▸ **Task instructions**:
Each entry below is to be printed verbatim.

BEGIN

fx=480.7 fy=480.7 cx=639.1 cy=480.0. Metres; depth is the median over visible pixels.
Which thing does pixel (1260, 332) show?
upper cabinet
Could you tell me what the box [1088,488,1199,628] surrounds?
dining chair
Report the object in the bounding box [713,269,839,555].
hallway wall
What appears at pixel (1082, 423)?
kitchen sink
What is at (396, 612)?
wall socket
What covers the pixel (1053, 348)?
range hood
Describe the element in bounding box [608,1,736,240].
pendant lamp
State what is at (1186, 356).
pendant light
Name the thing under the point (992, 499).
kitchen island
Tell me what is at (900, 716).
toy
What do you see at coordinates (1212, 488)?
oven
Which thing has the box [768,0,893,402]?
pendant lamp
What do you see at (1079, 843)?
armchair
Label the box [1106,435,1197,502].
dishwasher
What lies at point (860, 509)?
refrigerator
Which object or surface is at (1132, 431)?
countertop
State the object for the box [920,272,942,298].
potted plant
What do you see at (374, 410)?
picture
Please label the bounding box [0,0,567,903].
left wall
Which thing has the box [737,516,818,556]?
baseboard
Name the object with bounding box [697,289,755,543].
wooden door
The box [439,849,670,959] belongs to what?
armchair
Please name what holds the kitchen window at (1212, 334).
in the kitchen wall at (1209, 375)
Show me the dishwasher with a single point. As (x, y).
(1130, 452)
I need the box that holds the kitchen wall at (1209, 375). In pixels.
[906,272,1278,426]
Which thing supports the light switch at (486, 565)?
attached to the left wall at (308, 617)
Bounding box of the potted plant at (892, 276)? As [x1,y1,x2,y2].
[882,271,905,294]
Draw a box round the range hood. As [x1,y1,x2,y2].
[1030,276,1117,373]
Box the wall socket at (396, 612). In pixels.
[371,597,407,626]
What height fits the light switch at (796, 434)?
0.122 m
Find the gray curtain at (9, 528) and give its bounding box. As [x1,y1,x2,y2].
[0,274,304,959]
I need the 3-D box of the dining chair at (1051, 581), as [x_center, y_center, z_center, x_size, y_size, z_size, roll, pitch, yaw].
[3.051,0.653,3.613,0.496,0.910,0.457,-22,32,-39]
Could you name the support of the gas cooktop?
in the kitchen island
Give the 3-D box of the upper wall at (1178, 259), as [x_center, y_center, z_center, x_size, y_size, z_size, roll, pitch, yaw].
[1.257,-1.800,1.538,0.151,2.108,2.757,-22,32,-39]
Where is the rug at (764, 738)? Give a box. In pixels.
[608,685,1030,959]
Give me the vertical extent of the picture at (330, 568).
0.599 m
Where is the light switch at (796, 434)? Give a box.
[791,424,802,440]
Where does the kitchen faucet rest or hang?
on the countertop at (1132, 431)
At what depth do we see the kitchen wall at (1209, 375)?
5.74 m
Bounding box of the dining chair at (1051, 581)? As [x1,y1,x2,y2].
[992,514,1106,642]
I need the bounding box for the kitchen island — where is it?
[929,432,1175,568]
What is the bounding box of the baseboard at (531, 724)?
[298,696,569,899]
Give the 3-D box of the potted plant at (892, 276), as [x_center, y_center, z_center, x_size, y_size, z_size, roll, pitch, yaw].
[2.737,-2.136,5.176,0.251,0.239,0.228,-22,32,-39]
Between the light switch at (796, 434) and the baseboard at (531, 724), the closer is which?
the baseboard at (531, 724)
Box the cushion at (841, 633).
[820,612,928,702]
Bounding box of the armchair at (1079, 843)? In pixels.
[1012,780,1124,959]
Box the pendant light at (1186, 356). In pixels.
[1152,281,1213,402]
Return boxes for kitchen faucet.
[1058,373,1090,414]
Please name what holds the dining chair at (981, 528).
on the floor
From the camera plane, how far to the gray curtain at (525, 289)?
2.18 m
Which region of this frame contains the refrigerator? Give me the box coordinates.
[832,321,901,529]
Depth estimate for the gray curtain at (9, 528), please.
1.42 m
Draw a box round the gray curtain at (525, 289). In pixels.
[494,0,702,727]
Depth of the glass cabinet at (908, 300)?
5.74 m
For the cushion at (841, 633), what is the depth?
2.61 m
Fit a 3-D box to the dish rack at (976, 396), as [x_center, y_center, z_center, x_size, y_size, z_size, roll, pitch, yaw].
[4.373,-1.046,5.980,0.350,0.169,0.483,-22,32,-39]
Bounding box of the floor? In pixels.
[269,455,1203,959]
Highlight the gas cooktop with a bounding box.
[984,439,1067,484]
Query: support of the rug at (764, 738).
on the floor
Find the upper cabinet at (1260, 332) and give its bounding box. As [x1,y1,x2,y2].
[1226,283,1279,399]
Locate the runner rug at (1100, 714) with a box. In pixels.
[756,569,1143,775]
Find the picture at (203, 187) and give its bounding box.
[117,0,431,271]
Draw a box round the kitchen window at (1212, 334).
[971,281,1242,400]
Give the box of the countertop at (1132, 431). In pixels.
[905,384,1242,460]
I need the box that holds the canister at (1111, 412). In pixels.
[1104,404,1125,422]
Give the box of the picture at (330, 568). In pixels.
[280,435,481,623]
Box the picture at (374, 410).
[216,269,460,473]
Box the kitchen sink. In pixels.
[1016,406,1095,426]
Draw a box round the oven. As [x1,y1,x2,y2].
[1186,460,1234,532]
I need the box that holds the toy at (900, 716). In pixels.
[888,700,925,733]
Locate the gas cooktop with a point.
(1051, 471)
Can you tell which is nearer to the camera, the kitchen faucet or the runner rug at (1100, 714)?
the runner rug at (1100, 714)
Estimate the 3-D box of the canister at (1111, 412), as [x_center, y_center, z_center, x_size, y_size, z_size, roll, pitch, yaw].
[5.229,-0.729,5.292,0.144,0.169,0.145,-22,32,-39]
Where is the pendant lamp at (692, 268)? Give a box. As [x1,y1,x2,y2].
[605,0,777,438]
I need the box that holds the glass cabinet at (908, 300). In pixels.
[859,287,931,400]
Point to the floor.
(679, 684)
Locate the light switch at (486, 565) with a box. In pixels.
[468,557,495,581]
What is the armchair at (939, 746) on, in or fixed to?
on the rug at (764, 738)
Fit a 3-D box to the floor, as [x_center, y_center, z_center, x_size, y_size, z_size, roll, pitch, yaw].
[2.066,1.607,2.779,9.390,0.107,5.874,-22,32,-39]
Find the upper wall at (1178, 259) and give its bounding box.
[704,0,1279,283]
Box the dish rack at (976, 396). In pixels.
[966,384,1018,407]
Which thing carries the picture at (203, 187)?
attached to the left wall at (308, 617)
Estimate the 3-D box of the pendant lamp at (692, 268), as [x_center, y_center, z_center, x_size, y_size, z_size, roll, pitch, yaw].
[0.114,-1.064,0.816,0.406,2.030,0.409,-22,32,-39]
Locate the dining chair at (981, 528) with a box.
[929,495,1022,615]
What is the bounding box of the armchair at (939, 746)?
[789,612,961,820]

END

▸ **Answer area**:
fx=480.7 fy=480.7 cx=639.1 cy=480.0. Metres; depth is the median over visible pixels.
Which thing does pixel (1260, 332) show?
upper cabinet
Could you tell me what the box [1088,488,1199,628] surrounds?
dining chair
Report the object in the bounding box [713,269,839,555].
hallway wall
What appears at pixel (1082, 423)?
kitchen sink
What is at (396, 612)?
wall socket
What covers the pixel (1053, 348)?
range hood
Describe the element in bounding box [608,1,736,240].
pendant lamp
State what is at (1186, 356).
pendant light
Name the thing under the point (992, 499).
kitchen island
Tell me what is at (900, 716).
toy
What do you see at coordinates (1212, 488)?
oven
Which thing has the box [768,0,893,402]?
pendant lamp
What do you see at (1079, 843)?
armchair
Label the box [1106,435,1197,502].
dishwasher
What lies at point (860, 509)?
refrigerator
Which object or surface is at (1132, 431)?
countertop
State the object for the box [920,272,942,298].
potted plant
What do you see at (374, 410)?
picture
Please label the bounding box [0,0,567,903].
left wall
Which thing has the box [737,516,818,556]?
baseboard
Name the object with bounding box [697,289,755,543].
wooden door
The box [439,849,670,959] belongs to what?
armchair
Please name what holds the kitchen window at (1212, 334).
in the kitchen wall at (1209, 375)
Show me the dishwasher with a single point. As (x, y).
(1130, 452)
I need the box that holds the kitchen wall at (1209, 375). In pixels.
[906,272,1278,426]
Which thing supports the light switch at (486, 565)?
attached to the left wall at (308, 617)
Bounding box of the potted plant at (892, 276)? As [x1,y1,x2,y2].
[882,271,905,294]
Draw a box round the range hood. As [x1,y1,x2,y2].
[1030,276,1117,373]
Box the wall socket at (396, 612). In pixels.
[371,597,407,626]
What height fits the light switch at (796, 434)?
0.122 m
Find the gray curtain at (9, 528) and give its bounding box. As [x1,y1,x2,y2].
[0,274,304,959]
I need the 3-D box of the dining chair at (1051, 581), as [x_center, y_center, z_center, x_size, y_size, z_size, roll, pitch, yaw].
[3.051,0.653,3.613,0.496,0.910,0.457,-22,32,-39]
Could you name the support of the gas cooktop?
in the kitchen island
Give the 3-D box of the upper wall at (1178, 259), as [x_center, y_center, z_center, x_size, y_size, z_size, roll, pitch, yaw].
[1.257,-1.800,1.538,0.151,2.108,2.757,-22,32,-39]
Where is the rug at (764, 738)? Give a box. In pixels.
[608,685,1030,959]
Give me the vertical extent of the picture at (330, 568).
0.599 m
Where is the light switch at (796, 434)? Give a box.
[791,424,802,440]
Where does the kitchen faucet rest or hang?
on the countertop at (1132, 431)
At what depth do we see the kitchen wall at (1209, 375)?
5.74 m
Bounding box of the dining chair at (1051, 581)? As [x1,y1,x2,y2].
[992,514,1106,642]
I need the bounding box for the kitchen island — where is it?
[929,432,1175,568]
What is the bounding box of the baseboard at (531, 724)?
[298,696,569,899]
Give the 3-D box of the potted plant at (892, 276), as [x_center, y_center, z_center, x_size, y_size, z_size, roll, pitch, yaw].
[2.737,-2.136,5.176,0.251,0.239,0.228,-22,32,-39]
Between the light switch at (796, 434) and the baseboard at (531, 724), the closer is which?
the baseboard at (531, 724)
Box the cushion at (841, 633).
[820,612,928,702]
Bounding box of the armchair at (1079, 843)? In pixels.
[1012,780,1124,959]
Box the pendant light at (1186, 356). In pixels.
[1152,281,1213,402]
Return boxes for kitchen faucet.
[1058,373,1090,414]
Please name what holds the dining chair at (981, 528).
on the floor
From the camera plane, how far to the gray curtain at (525, 289)?
2.18 m
Which region of this frame contains the refrigerator? Give me the box coordinates.
[832,321,901,529]
Depth estimate for the gray curtain at (9, 528), please.
1.42 m
Draw a box round the gray curtain at (525, 289). In pixels.
[494,0,702,727]
Depth of the glass cabinet at (908, 300)?
5.74 m
For the cushion at (841, 633), what is the depth?
2.61 m
Fit a 3-D box to the dish rack at (976, 396), as [x_center, y_center, z_center, x_size, y_size, z_size, roll, pitch, yaw].
[4.373,-1.046,5.980,0.350,0.169,0.483,-22,32,-39]
Bounding box of the floor? In pixels.
[269,455,1203,959]
Highlight the gas cooktop with a bounding box.
[984,439,1067,484]
Query: support of the rug at (764, 738).
on the floor
Find the upper cabinet at (1260, 332) and give its bounding box. As [x1,y1,x2,y2].
[1226,283,1279,399]
Locate the runner rug at (1100, 714) with a box. In pixels.
[756,569,1143,775]
Find the picture at (203, 187) and give its bounding box.
[117,0,431,271]
Draw a box round the kitchen window at (1212, 334).
[971,281,1242,400]
Give the box of the countertop at (1132, 431). In pixels.
[905,384,1242,460]
I need the box that holds the canister at (1111, 412). In pixels.
[1104,404,1125,422]
Give the box of the picture at (330, 568). In pixels.
[280,435,481,623]
Box the picture at (374, 410).
[216,269,460,473]
Box the kitchen sink. In pixels.
[1016,406,1095,426]
Draw a box round the oven. As [x1,y1,x2,y2].
[1186,460,1234,532]
I need the box that holds the toy at (900, 716). In pixels.
[888,700,925,733]
Locate the gas cooktop with a point.
(1051, 471)
Can you tell which is nearer to the camera, the kitchen faucet or the runner rug at (1100, 714)?
the runner rug at (1100, 714)
Estimate the 3-D box of the canister at (1111, 412), as [x_center, y_center, z_center, x_size, y_size, z_size, roll, pitch, yaw].
[5.229,-0.729,5.292,0.144,0.169,0.145,-22,32,-39]
Where is the pendant lamp at (692, 268)? Give a box. As [x1,y1,x2,y2].
[605,0,777,438]
I need the box that holds the glass cabinet at (908, 300). In pixels.
[859,287,931,400]
Point to the floor.
(679, 684)
Locate the light switch at (486, 565) with a box. In pixels.
[468,557,495,581]
What is the armchair at (939, 746) on, in or fixed to?
on the rug at (764, 738)
Fit a 3-D box to the floor, as [x_center, y_center, z_center, x_size, y_size, z_size, roll, pitch, yaw].
[2.066,1.607,2.779,9.390,0.107,5.874,-22,32,-39]
Find the upper wall at (1178, 259) and give its bounding box.
[704,0,1279,283]
Box the dish rack at (976, 396). In pixels.
[966,384,1018,407]
Which thing carries the picture at (203, 187)?
attached to the left wall at (308, 617)
Estimate the 3-D box of the pendant lamp at (692, 268), as [x_center, y_center, z_center, x_size, y_size, z_size, roll, pitch, yaw].
[0.114,-1.064,0.816,0.406,2.030,0.409,-22,32,-39]
Locate the dining chair at (981, 528) with a box.
[929,495,1022,615]
What is the bounding box of the armchair at (939, 746)?
[789,612,961,820]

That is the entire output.